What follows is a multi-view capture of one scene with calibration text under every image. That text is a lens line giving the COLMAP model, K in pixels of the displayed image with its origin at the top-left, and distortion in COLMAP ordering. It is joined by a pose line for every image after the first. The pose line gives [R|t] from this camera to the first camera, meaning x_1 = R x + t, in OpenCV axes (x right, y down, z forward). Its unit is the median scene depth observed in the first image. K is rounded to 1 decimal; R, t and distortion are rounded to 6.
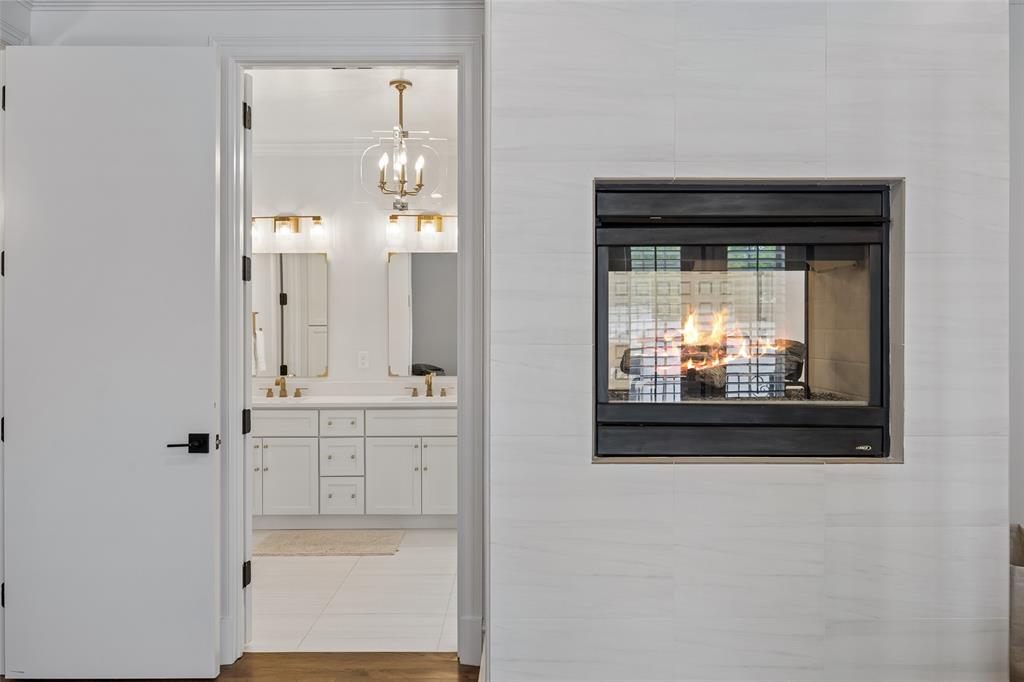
lens RADIAL K [[789.8, 0, 512.0], [0, 789.8, 341.0], [0, 0, 1]] dist [-0.000951, 0.000398]
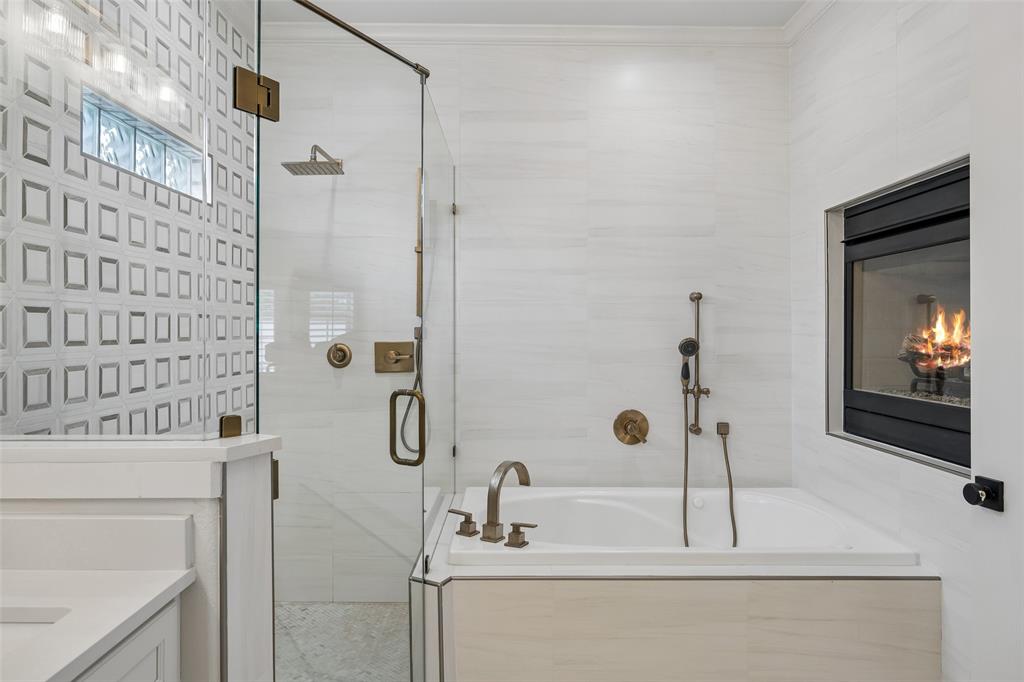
lens RADIAL K [[672.7, 0, 508.2], [0, 672.7, 334.3], [0, 0, 1]] dist [-0.007677, -0.002658]
pose [[-0.010979, -0.002817, 0.999936, -0.463680], [0.010872, 0.999937, 0.002936, -0.012902], [-0.999881, 0.010904, -0.010948, 1.441614]]
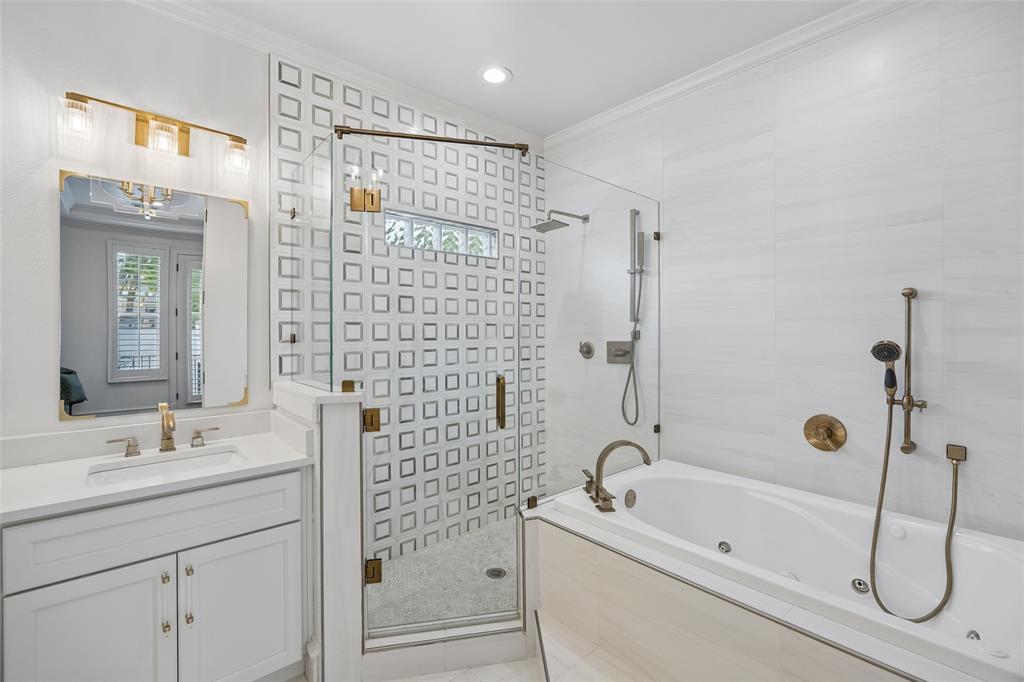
lens RADIAL K [[448.0, 0, 513.3], [0, 448.0, 332.7], [0, 0, 1]] dist [-0.010623, 0.000130]
pose [[0.740994, 0.000656, 0.671511, -0.235730], [0.007743, 0.999925, -0.009522, -0.010626], [-0.671467, 0.012255, 0.740933, 1.088745]]
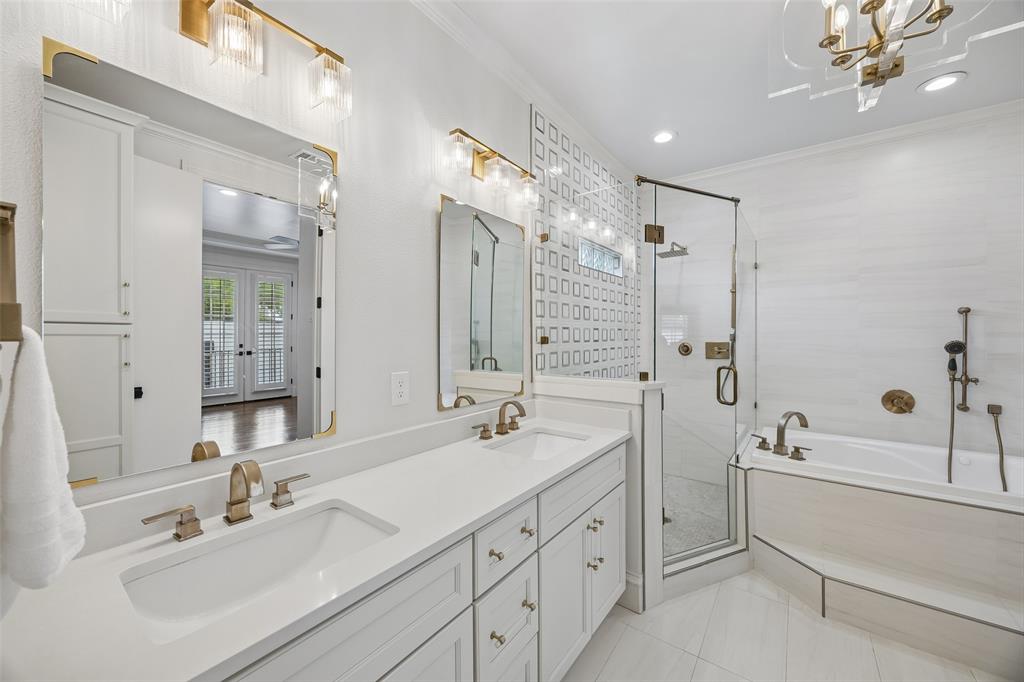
lens RADIAL K [[389.7, 0, 513.4], [0, 389.7, 339.2], [0, 0, 1]] dist [0.000448, -0.000089]
pose [[0.588699, -0.004740, 0.808338, -0.634651], [0.009676, 0.999952, -0.001183, -0.012627], [-0.808294, 0.008518, 0.588717, 1.425429]]
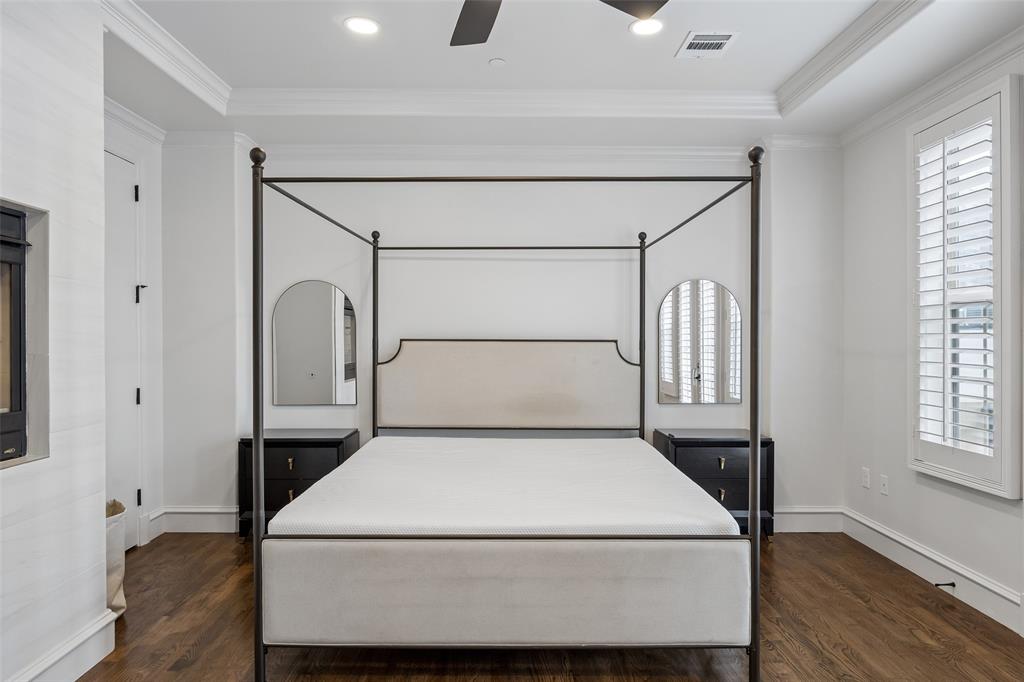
lens RADIAL K [[640.5, 0, 512.0], [0, 640.5, 344.7], [0, 0, 1]] dist [-0.004804, -0.000191]
pose [[-0.018400, -0.003377, 0.999825, -0.360915], [0.012337, 0.999917, 0.003604, -0.003817], [-0.999755, 0.012401, -0.018357, 0.266518]]
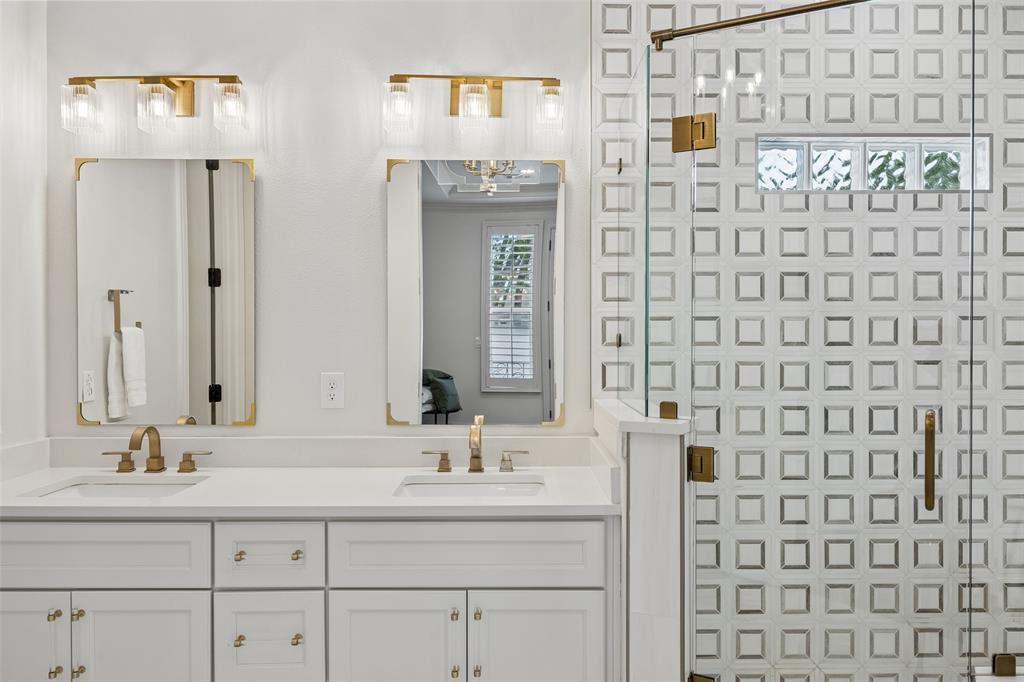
lens RADIAL K [[723.5, 0, 512.1], [0, 723.5, 336.7], [0, 0, 1]] dist [0.001241, -0.002222]
pose [[0.999875, 0.003114, 0.015512, -0.160010], [-0.003008, 0.999972, -0.006843, -0.009053], [-0.015533, 0.006796, 0.999856, 1.028232]]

----

* _WHAT TO WORK ON_
Without the pictures, copy all of the entries exactly as they appear.

* _ANSWER TO THE EXERCISE_
What follows is a multi-view capture of one scene with calibration text under every image. That text is a lens line giving the COLMAP model, K in pixels of the displayed image with its origin at the top-left, and distortion in COLMAP ordering. It is joined by a pose line for every image after the first. The pose line gives [R|t] from this camera to the first camera, meaning x_1 = R x + t, in OpenCV axes (x right, y down, z forward). Its unit is the median scene depth observed in the first image. K is rounded to 1 decimal; R, t and distortion are rounded to 6.
lens RADIAL K [[789.8, 0, 512.0], [0, 789.8, 341.0], [0, 0, 1]] dist [-0.000951, 0.000398]
lens RADIAL K [[672.7, 0, 508.2], [0, 672.7, 334.3], [0, 0, 1]] dist [-0.007677, -0.002658]
pose [[-0.010979, -0.002817, 0.999936, -0.463680], [0.010872, 0.999937, 0.002936, -0.012902], [-0.999881, 0.010904, -0.010948, 1.441614]]
lens RADIAL K [[448.0, 0, 513.3], [0, 448.0, 332.7], [0, 0, 1]] dist [-0.010623, 0.000130]
pose [[0.740994, 0.000656, 0.671511, -0.235730], [0.007743, 0.999925, -0.009522, -0.010626], [-0.671467, 0.012255, 0.740933, 1.088745]]
lens RADIAL K [[389.7, 0, 513.4], [0, 389.7, 339.2], [0, 0, 1]] dist [0.000448, -0.000089]
pose [[0.588699, -0.004740, 0.808338, -0.634651], [0.009676, 0.999952, -0.001183, -0.012627], [-0.808294, 0.008518, 0.588717, 1.425429]]
lens RADIAL K [[640.5, 0, 512.0], [0, 640.5, 344.7], [0, 0, 1]] dist [-0.004804, -0.000191]
pose [[-0.018400, -0.003377, 0.999825, -0.360915], [0.012337, 0.999917, 0.003604, -0.003817], [-0.999755, 0.012401, -0.018357, 0.266518]]
lens RADIAL K [[723.5, 0, 512.1], [0, 723.5, 336.7], [0, 0, 1]] dist [0.001241, -0.002222]
pose [[0.999875, 0.003114, 0.015512, -0.160010], [-0.003008, 0.999972, -0.006843, -0.009053], [-0.015533, 0.006796, 0.999856, 1.028232]]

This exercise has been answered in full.